*** Supplied text Section Begins ***
Understanding the Rules of Required Minimum Distributions (RMDs)

Posted in: Personal Financial Management

A Required Minimum Distribution (RMD) is defined as how long you, as the taxpayer (and after your death, the beneficiary), may defer withdrawals from your retirement account. When it comes to Required Minimum Distributions (RMDs) there are many, many rules and you soon realize that the more you know about RMDs, the more you find out you don’t know. I’m going to walk through some of the key rules to be aware of with two goals in mind – keep your retirement account a tax deferred account for as long as possible, and make sure you are planning your beneficiaries wisely.

When must I start making withdrawals from my retirement account?

By April 1 of the year after you turn 70 ½, you must begin making withdrawals from your retirement account. This date is called the required beginning date (RBD). The IRS sets the RMD amount for each year by dividing the retirement account balance as of the close of business on December 31st of the preceding year by the applicable distribution period or life expectancy. Click here to view IRS tables showing distribution periods and life expectancies.

Are there any exceptions to this rule?

The only exception is if you have an employer sponsored retirement plan and are still working for that employer. You can defer the RMD beginning date until you stop working for that employer. However, you still need to take the RMD from any previous employer plans and IRA accounts.

Also important to note, if you are a five percent owner of the employer, you must start receiving your distribution no later than April 1 of the calendar year following the calendar year you turn 70½.  Once you start receiving your minimum required distribution, you should receive it at least annually and you should complete the appropriate documentation each year until all assets in your account are distributed.

What is the penalty if I miss the RMD deadline?

The RMD must be taken out in order to avoid a 50% penalty on the amount that should have been removed by December 31st.

Following the April 1st RBD, how often must I take my RMD?
*** Supplied text Section Ends ***
*** Recorded information Section Begins ***
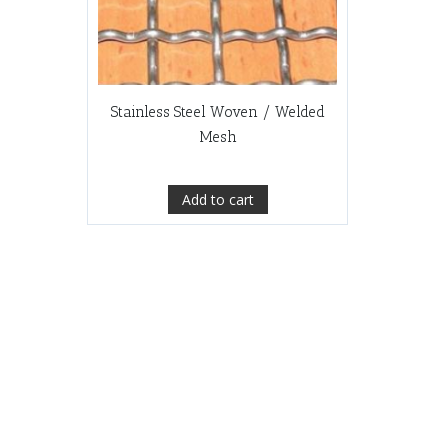
Stainless Steel Woven / Welded
Mesh
Add to cart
*** Recorded information Section Ends ***
__Work instruction A__:
Using the passage on required minimum distributions, answer each question on its own line.
(i) What name does the passage give to the date by which withdrawals must begin?
(ii) What is the only exception to that starting date?
(iii) What penalty applies if the RMD is not taken out?
__Work instruction B__:
Copy word for word the portion of the passage on required minimum distributions from "Are there any" to "the RMD deadline?".

__Problem solution A__:
(i) The required beginning date (RBD).
(ii) Having an employer sponsored retirement plan and still working for that employer.
(iii) A 50% penalty on the amount that should have been removed by December 31st.

__Problem solution B__:
Are there any exceptions to this rule?

The only exception is if you have an employer sponsored retirement plan and are still working for that employer. You can defer the RMD beginning date until you stop working for that employer. However, you still need to take the RMD from any previous employer plans and IRA accounts.

Also important to note, if you are a five percent owner of the employer, you must start receiving your distribution no later than April 1 of the calendar year following the calendar year you turn 70½.  Once you start receiving your minimum required distribution, you should receive it at least annually and you should complete the appropriate documentation each year until all assets in your account are distributed.

What is the penalty if I miss the RMD deadline?